**Text section:**

The visualization metaphor here is Francis Galton's quincunx or "bean machine": a ball (sample) falls from the top (zero-mean), and is affected by sets of pins (stochastic variables) which bounce the ball left/right with 50-50 probability (increase/decrease it) as it falls to the bottom (final total). The resulting binomial distribution approximates a normal distribution. The bean machine visually & concretely illustrates the sampling distribution of how a normally-distributed final variable can emerge out of the sum of many individual small discrete effects, without requiring any mathematics.
In this visualization, we generalize Galton's "bean machine" by allowing stacking of bean machines. To stack bean machines, we select the ball which is the maximum within each sample. How large is it? In the single-stage bean machine, selection stops there. In the multi-stage bean machine, another bean machine begins with the maximum serving as the seed & new average, and another round of generation & selection begins, and so on, until a final sample is selected, and we can see how large it is. The gains turn out to be larger the more samples we use total, unsurprisingly, but also the more stages we specify; the maximum possible maximum turns out to be when we have so many stages that there are just 2 samples per stage.
You can specify the number of stages, and number of samples in each stage, and compare the realized maxima for different settings. Once you have started an experiment, green vertical lines will appear. They denote the average maximum over many runs. The result of each run will be recorded to help see long-run averages.

**Dataset extract:**
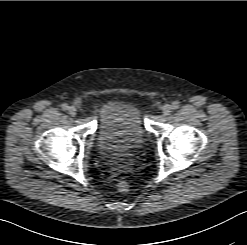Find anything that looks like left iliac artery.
I'll return each mask as SVG.
<instances>
[{
	"label": "left iliac artery",
	"mask_w": 247,
	"mask_h": 245,
	"mask_svg": "<svg viewBox=\"0 0 247 245\" xmlns=\"http://www.w3.org/2000/svg\"><path fill=\"white\" fill-rule=\"evenodd\" d=\"M179 106H180V103H179L178 101H174V102L172 103V109H174V110L178 109Z\"/></svg>",
	"instance_id": "obj_1"
}]
</instances>
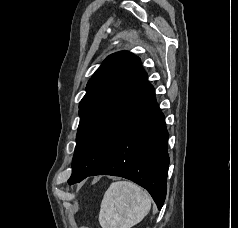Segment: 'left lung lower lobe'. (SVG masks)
Wrapping results in <instances>:
<instances>
[{
  "label": "left lung lower lobe",
  "instance_id": "left-lung-lower-lobe-1",
  "mask_svg": "<svg viewBox=\"0 0 238 228\" xmlns=\"http://www.w3.org/2000/svg\"><path fill=\"white\" fill-rule=\"evenodd\" d=\"M168 132L151 84L120 129L106 157L89 173L71 176L75 184L92 175L120 176L144 187L159 209L166 196Z\"/></svg>",
  "mask_w": 238,
  "mask_h": 228
}]
</instances>
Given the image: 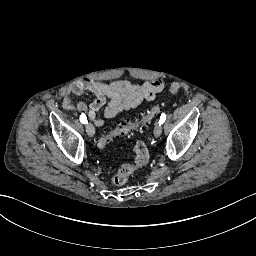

**What is asked:**
[1] From the bean machine description, list each part of the metaphor together with what the text says it represents.
[2] In the bean machine description, what do the green vertical lines denote?

**Task-by-task results:**
[1]
- The ball represents a sample.
- The top represents the zero mean.
- The sets of pins represent stochastic variables.
- A bounce left or right represents an increase or decrease.
- The bottom represents the final total.

[2] They denote the average maximum over many runs.